Input material:
>>>

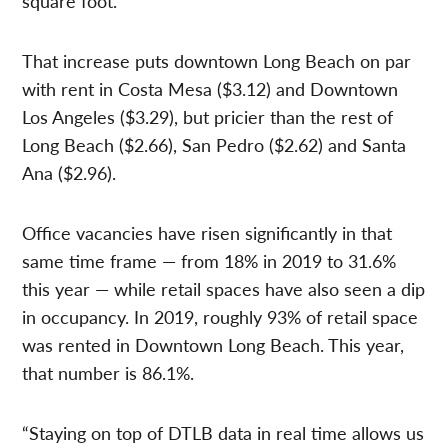
square foot.
That increase puts downtown Long Beach on par
with rent in Costa Mesa ($3.12) and Downtown
Los Angeles ($3.29), but pricier than the rest of
Long Beach ($2.66), San Pedro ($2.62) and Santa
Ana ($2.96).
Office vacancies have risen significantly in that
same time frame — from 18% in 2019 to 31.6%
this year — while retail spaces have also seen a dip
in occupancy. In 2019, roughly 93% of retail space
was rented in Downtown Long Beach. This year,
that number is 86.1%.
“Staying on top of DTLB data in real time allows us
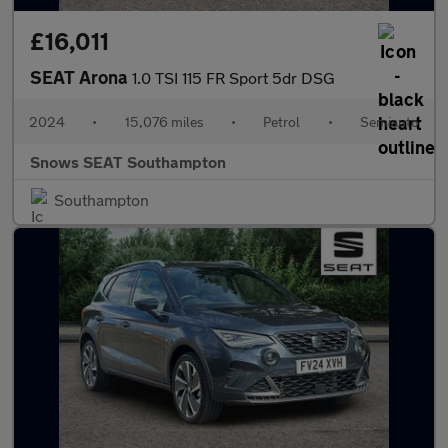
£16,011
SEAT Arona
1.0 TSI 115 FR Sport 5dr DSG
2024
•
15,076 miles
•
Petrol
•
Semiauto
Snows SEAT Southampton
Southampton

<<<

Exercise: Pictures stay out. Everything else in the listing gets printed exactly.

Written response:
square foot.
That increase puts downtown Long Beach on par
with rent in Costa Mesa ($3.12) and Downtown
Los Angeles ($3.29), but pricier than the rest of
Long Beach ($2.66), San Pedro ($2.62) and Santa
Ana ($2.96).
Office vacancies have risen significantly in that
same time frame — from 18% in 2019 to 31.6%
this year — while retail spaces have also seen a dip
in occupancy. In 2019, roughly 93% of retail space
was rented in Downtown Long Beach. This year,
that number is 86.1%.
“Staying on top of DTLB data in real time allows us
£16,011
SEAT Arona
1.0 TSI 115 FR Sport 5dr DSG
2024
•
15,076 miles
•
Petrol
•
Semiauto
Snows SEAT Southampton
Southampton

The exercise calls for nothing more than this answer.